The bass quite rightly plays an important role, but not just to give dance floor oomph. Many of the bass lines serve as counter melodies and effects themselves, giving the tunes a far more playful and organic sound. Which is not to say that it is all heavy and pounding. In fact, Starkey has one of the deftest ears for melody in dubstep, or in any form of electronic music. Tracks like 'Spacecraft', 'Alienstyles' and the energetic 'Pleasure Points' owe a lot of their brilliance to some quite beautifully composed tunes. And beauty, like the bass, floods this album. It's even better on tracks like 'Fourth Dimension', where it has to be sought out amid all the chaos and the Lyn Collins samples and the shiny synths. The track that emphasises Starkey's melodic gift is the lovely and melancholic 'New Cities', with its weird hook and soulful vocal by Japanese vocalist Kiki Hitomi.
Actually, all the vocalists are served well. They're almost all MCs, which is fairly unsurprising, but despite this - and the exception of the cool and stripped down 'Club Games' - they are all given backing tracks as inventive and well thought-out as the instrumental tracks.

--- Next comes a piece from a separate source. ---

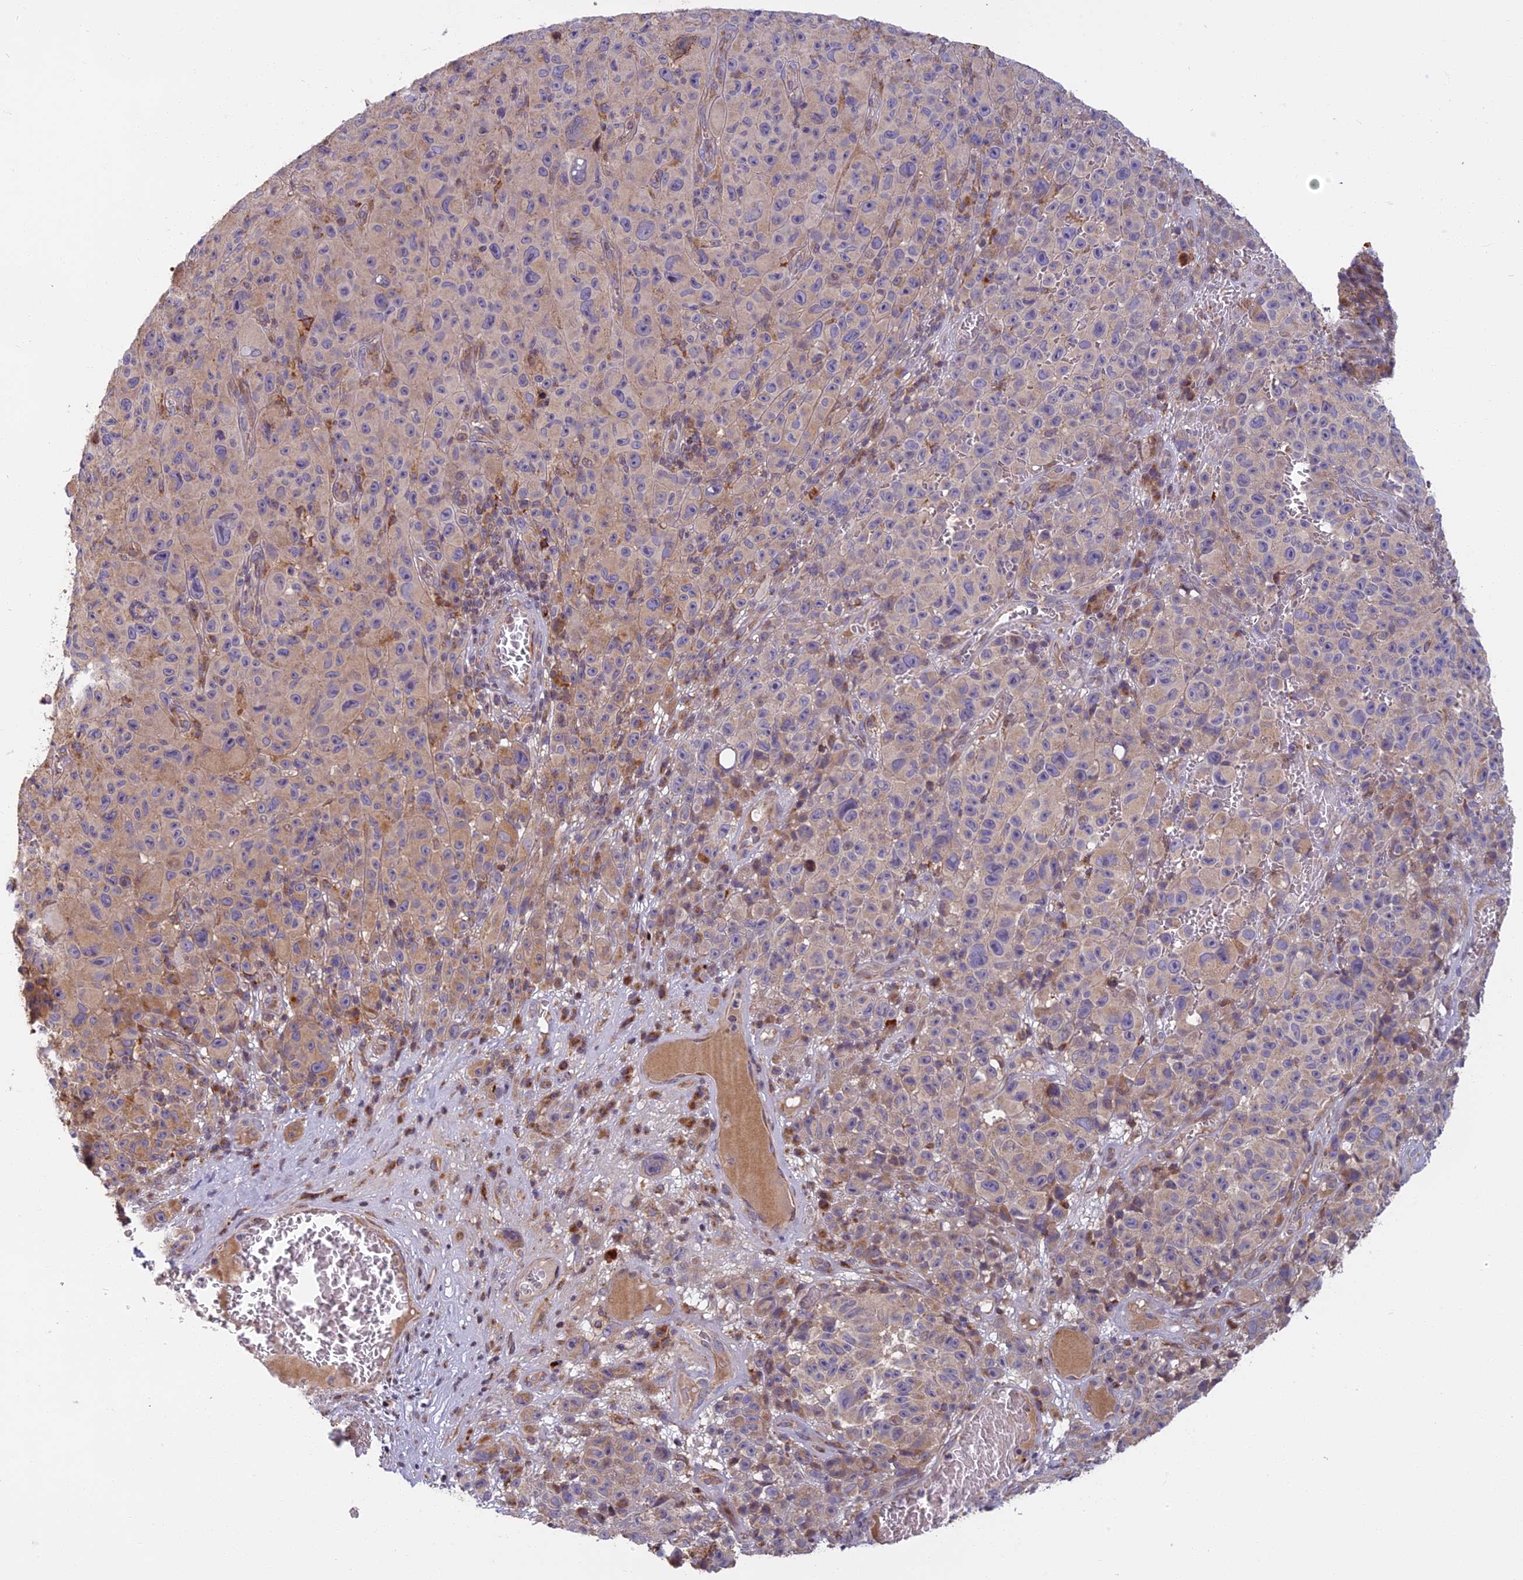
{"staining": {"intensity": "weak", "quantity": "<25%", "location": "cytoplasmic/membranous"}, "tissue": "melanoma", "cell_type": "Tumor cells", "image_type": "cancer", "snomed": [{"axis": "morphology", "description": "Malignant melanoma, NOS"}, {"axis": "topography", "description": "Skin"}], "caption": "This is an immunohistochemistry (IHC) histopathology image of malignant melanoma. There is no expression in tumor cells.", "gene": "EDAR", "patient": {"sex": "female", "age": 82}}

Ear Drums and Black Holes is - and I hate to use this term - a genuinely great 'summer' album. Its warm and inviting sound deserves as much play at home with a beer and a barbie and a dedicated ear as it does booty-shaking on the dance floor. If there are any dubious music fans who are yet to dip a toe into the pool which is dubstep, then they really should look towards this. Masterful stuff.